Senate Democrat leaders, after briefly masquerading as "uniters, not dividers," appear to be gearing up to fight the nomination of John G. Roberts. Bring it on, ladies and gentlemen -- and Sen. Kennedy.
I doubt their opposition will be designed to defeat Roberts. He is way too qualified, clean and amiable. He is light years away from the gang of 14's "extraordinary circumstances" excuse to invoke a filibuster. And, he's supported by high-powered lawyers in both parties, from the Beltway to Harvard.
The fanfare over the release of decades-old legal memos, and, ultimately, Roberts' judicial philosophy is aimed at laying a foundation for opposing Bush's next high court nominee.

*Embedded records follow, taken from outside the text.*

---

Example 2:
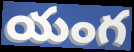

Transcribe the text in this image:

యంగ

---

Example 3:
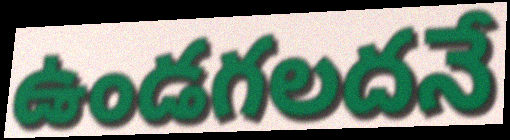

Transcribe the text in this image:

ఉండగలదనే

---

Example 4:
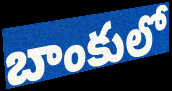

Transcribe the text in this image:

బాంకులో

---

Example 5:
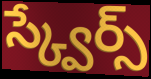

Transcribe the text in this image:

స్క్వేర్స్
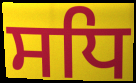
ਸਧਿ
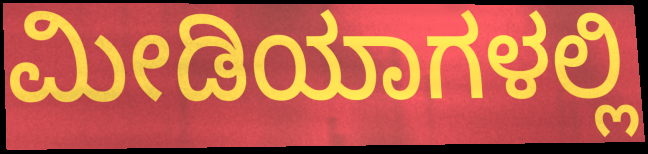
ಮೀಡಿಯಾಗಳಲ್ಲಿ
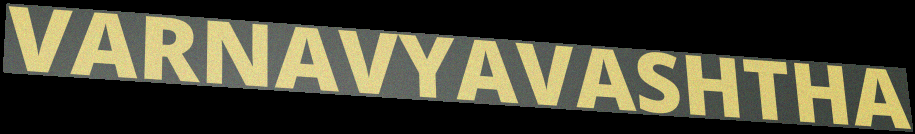
VARNAVYAVASHTHA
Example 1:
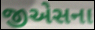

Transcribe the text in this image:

જીએસના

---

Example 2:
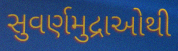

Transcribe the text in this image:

સુવર્ણમુદ્રાઓથી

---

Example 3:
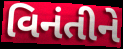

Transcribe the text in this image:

વિનંતીને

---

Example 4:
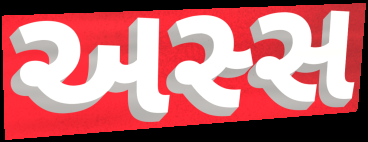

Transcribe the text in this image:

અસ્સ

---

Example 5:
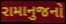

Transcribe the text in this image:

રામાનુજનો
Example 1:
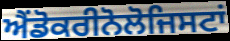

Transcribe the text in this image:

ਐਂਡੋਕਰੀਨੋਲੋਜਿਸਟਾਂ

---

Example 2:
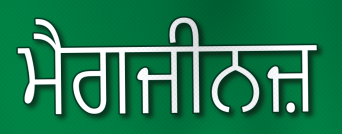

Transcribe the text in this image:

ਮੈਗਜੀਨਜ਼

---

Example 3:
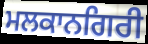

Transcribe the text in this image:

ਮਲਕਾਨਗਿਰੀ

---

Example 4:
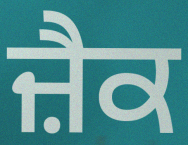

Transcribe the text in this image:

ਜ਼ੈਕ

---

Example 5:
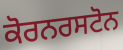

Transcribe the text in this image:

ਕੋਰਨਰਸਟੋਨ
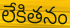
లేకితనం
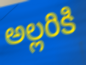
అల్లరికి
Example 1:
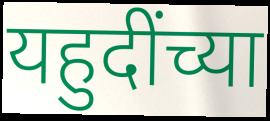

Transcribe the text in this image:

यहुदींच्या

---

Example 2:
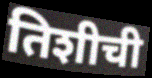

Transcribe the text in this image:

तिशीची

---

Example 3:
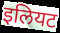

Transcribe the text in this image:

इलियट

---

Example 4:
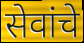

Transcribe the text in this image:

सेवांचे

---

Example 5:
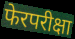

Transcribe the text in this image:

फेरपरीक्षा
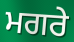
ਮਗਰੇ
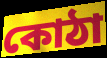
কোঠা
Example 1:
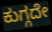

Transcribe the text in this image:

ಕುಗ್ಗದೇ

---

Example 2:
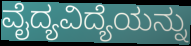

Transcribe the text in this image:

ವೈದ್ಯವಿದ್ಯೆಯನ್ನು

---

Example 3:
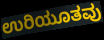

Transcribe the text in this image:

ಉರಿಯೂತವು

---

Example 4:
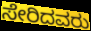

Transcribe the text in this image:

ಸೇರಿದವರು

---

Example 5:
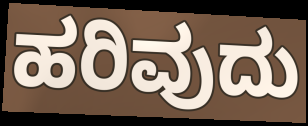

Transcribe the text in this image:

ಹರಿವುದು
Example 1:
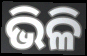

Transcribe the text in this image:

ଭିଳି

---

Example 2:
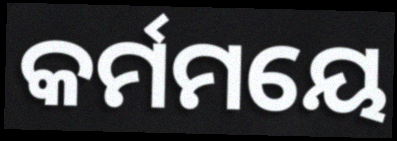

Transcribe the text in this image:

କର୍ମମୟେ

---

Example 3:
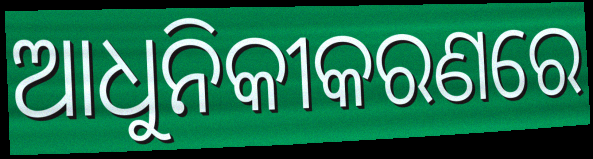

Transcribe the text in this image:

ଆଧୁନିକୀକରଣରେ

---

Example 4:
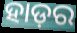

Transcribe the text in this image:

ହାଡ଼ର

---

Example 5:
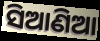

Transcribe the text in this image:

ସିଆଣିଆ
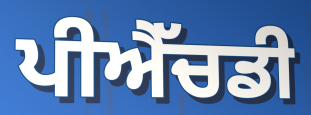
ਪੀਐੱਚਡੀ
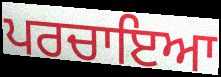
ਪਰਚਾਇਆ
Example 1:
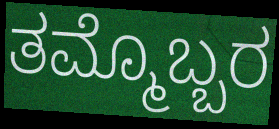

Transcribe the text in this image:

ತಮ್ಮೊಬ್ಬರ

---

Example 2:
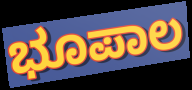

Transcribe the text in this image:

ಭೂಪಾಲ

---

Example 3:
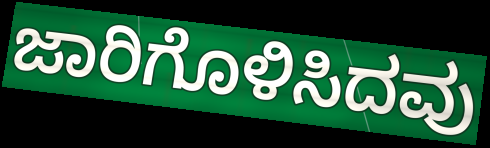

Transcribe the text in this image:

ಜಾರಿಗೊಳಿಸಿದವು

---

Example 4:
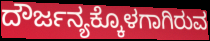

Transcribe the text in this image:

ದೌರ್ಜನ್ಯಕ್ಕೊಳಗಾಗಿರುವ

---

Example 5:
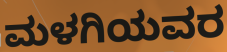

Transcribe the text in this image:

ಮಳಗಿಯವರ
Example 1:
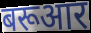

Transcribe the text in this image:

बरूआर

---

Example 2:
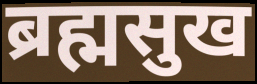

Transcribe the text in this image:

ब्रह्मसुख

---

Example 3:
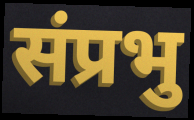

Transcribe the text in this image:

संप्रभु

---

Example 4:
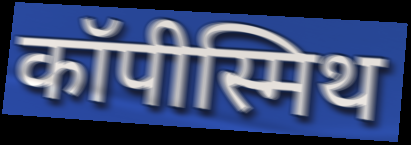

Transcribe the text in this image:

कॉपीस्मिथ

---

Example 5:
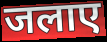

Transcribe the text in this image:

जलाए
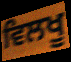
ਵਿਲਖੂ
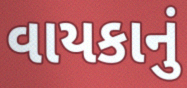
વાયકાનું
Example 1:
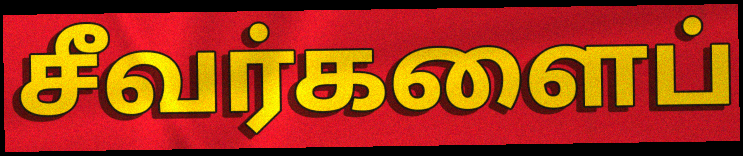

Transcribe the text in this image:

சீவர்களைப்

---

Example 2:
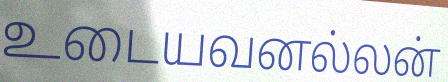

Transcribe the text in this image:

உடையவனல்லன்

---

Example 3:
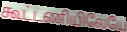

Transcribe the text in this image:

கூட்டணியிலேயே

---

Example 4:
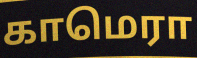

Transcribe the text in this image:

காமெரா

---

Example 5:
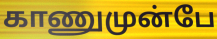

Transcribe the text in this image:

காணுமுன்பே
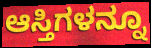
ಆಸ್ತಿಗಳನ್ನೂ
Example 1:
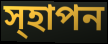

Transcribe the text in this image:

স্হাপন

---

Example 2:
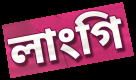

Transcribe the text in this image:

লাংগি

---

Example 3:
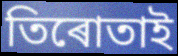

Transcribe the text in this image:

তিৰোতাই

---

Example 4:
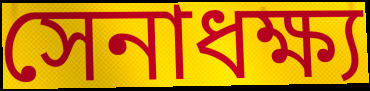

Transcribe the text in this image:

সেনাধক্ষ্য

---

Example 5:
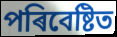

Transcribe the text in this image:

পৰিবেষ্টিত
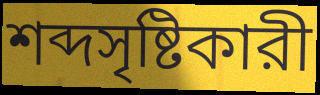
শব্দসৃষ্টিকারী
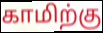
காமிற்கு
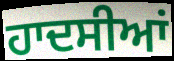
ਹਾਦਸੀਆਂ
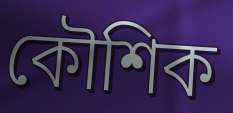
কৌশিক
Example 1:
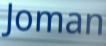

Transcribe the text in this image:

Joman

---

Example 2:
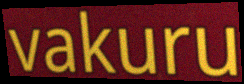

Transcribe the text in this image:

vakuru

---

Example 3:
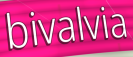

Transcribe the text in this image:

bivalvia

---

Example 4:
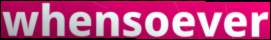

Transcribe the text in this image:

whensoever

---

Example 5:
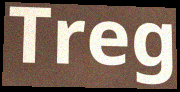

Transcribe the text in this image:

Treg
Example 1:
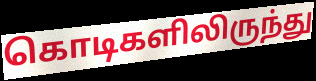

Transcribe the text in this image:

கொடிகளிலிருந்து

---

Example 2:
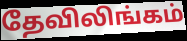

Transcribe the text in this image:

தேவிலிங்கம்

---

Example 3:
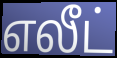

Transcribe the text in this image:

எலீட்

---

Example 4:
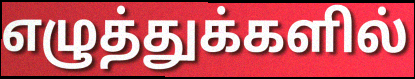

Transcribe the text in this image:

எழுத்துக்களில்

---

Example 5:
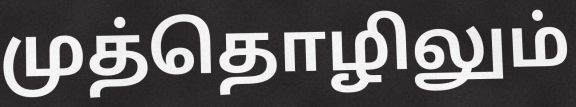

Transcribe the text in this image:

முத்தொழிலும்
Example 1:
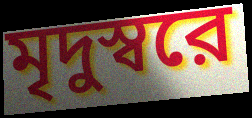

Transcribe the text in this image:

মৃদুস্বরে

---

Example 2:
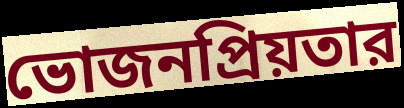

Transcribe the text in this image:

ভোজনপ্রিয়তার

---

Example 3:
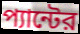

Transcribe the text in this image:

প্যান্টের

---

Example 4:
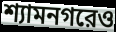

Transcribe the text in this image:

শ্যামনগরেও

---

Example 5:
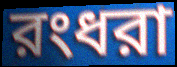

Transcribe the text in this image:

রংধরা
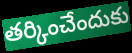
తర్కించేందుకు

More importantly, it will feed the perpetually outraged malcontents known as the Democrat base. I suspect they're feeling abandoned following Hillary Clinton's most recent Sister Souljah moment in which she suggested the unthinkable: unity among the Michael Moore and Moveon.org crazies and the rest of the party.
But since we dare never underestimate the tenacity of the Democrat saboteurs, nor the squishiness of certain Republican moderates, we better take the Leahys and Schumers at their word and assume they mean business when they signal their readiness for battle.
Sen. Schumer, who but for his colleague Sen. Leahy, would deserve the highest award for political posturing and chutzpah, issued a veritable threat to the White House over three potential pitfalls facing Judge Roberts' confirmation.
Schumer warned that the White House's refusal to turn over every last document, no matter how remote or irrelevant, was "strike one" against the nominee. Robert's unwillingness to answer questions about past and future Supreme Court cases would be "strike two," and the Republicans' Sept. 29 deadline for voting on the nomination could be "strike three."
The tyrannical, would-be Umpire-in-Chief Schumer issued an edict from his minority pulpit declaring there will be "negative consequences" if one or more of these "strikes" accumulate against Roberts.
Meanwhile, Sen. Kennedy weighed in on the bogus documents flap, saying the attorney-client privilege doesn't shield Roberts' writings as deputy solicitor general because "that office works for all the American people, not just the president."
Under Kennedy's reasoning, this privilege can never be invoked, or waived, absent a plebiscite. Tell me if I'm mistaken, but I can't recall Kennedy pressing President Clinton to release documents he fraudulently sought to conceal under the executive privilege umbrella on the grounds that "the president and his entire staff works for all the people."